コメの生産で異常気象への対策が急務になっている
夏の猛暑が響き、コメの品質が大きく低下している。農家の収入が減るのと米価が上がることの双方を防ぐため、生産者と自治体が連携して異常気象への対策を強化することが急務になっている。

コメは色や形などを検査機関がサンプル調査して、「1等」「2等」「3等」などに区分する。1等米はスーパーの店頭などに並ぶ一般的なコメで、例年なら全体の8割程度を占める。

2023年産はこれが大きく変調した。高温や渇水の影響により10月末で61.3%と現行の検査制度で過去最低の水準に落ち込んだ。とくに深刻なのがコメどころの新潟県で、15.7%だった。

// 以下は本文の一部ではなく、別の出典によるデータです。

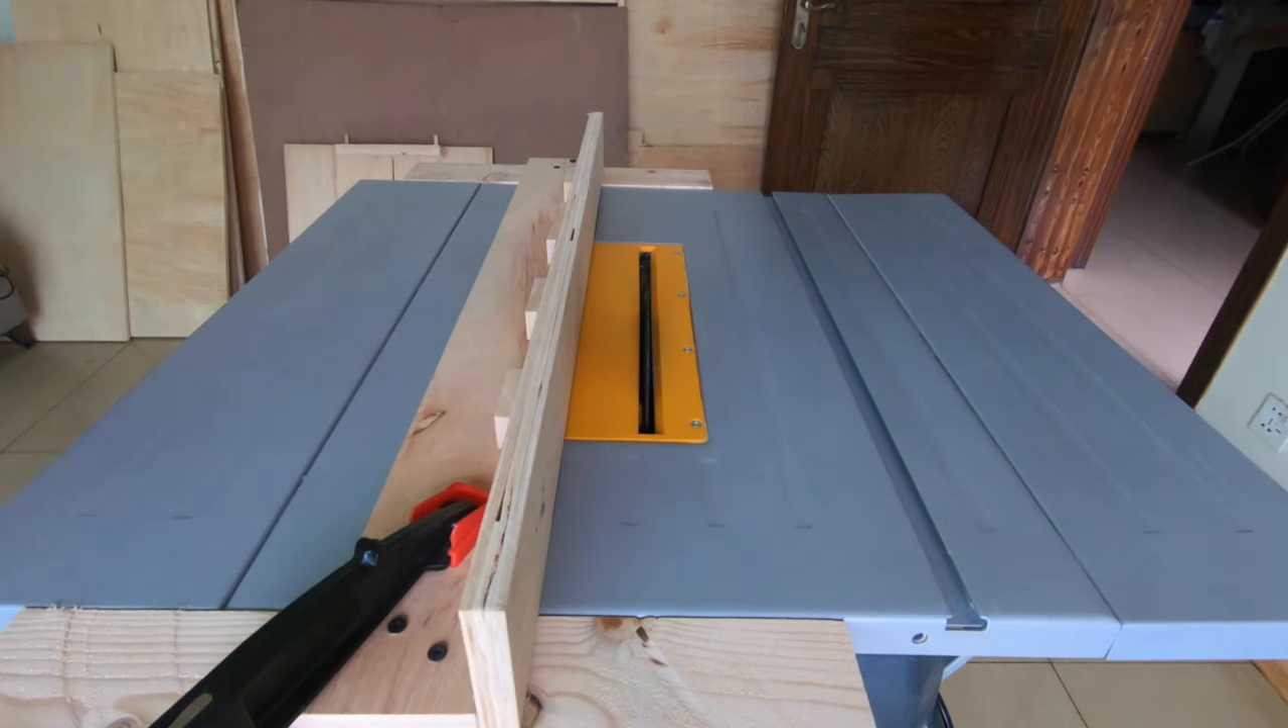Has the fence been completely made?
Yes.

コメの取引価格は等級が下がるほど安くなる。白濁していたり、虫の被害があったりして取り除く量が1等米と比べて多いからだ。1等米の減少は農家の収入減につながる恐れがある。

影響は消費者にもおよぶ可能性がある。通常の流通量が減ることで、需給が引き締まって価格が上がりかねないからだ。米価の上昇はさらなる消費の減少を招き、生産現場の経営を圧迫する。

多少の変色なら味は変わらない。卸会社が除外するコメを減らしてなるべく米価が上がらないようにする手はある。当面の混乱を防ぐのに必要な措置といえる。

だが、重要なのは今後の対策である。検討すべきなのは、栽培方法の見直しだ。例えば田植えを短期間に集中させず、天候不順のリスクを分散するよう自治体などが生産者に指導する。これにより被害を減らせる可能性がある。

より有効なのは研究機関が高温に耐える品種を開発し、産地が導入することだ。今年も1等米比率を保てた品種が一部にあった。品種の変更はブランド戦略として難しい面もあるが、選択肢として視野に入れるべきだろう。

消費が減っているとはいえ、コメの生産の安定は食料安全保障を左右する重大なテーマだ。頻発する異常気象に備えるため、大胆な見直しに挑んでほしい。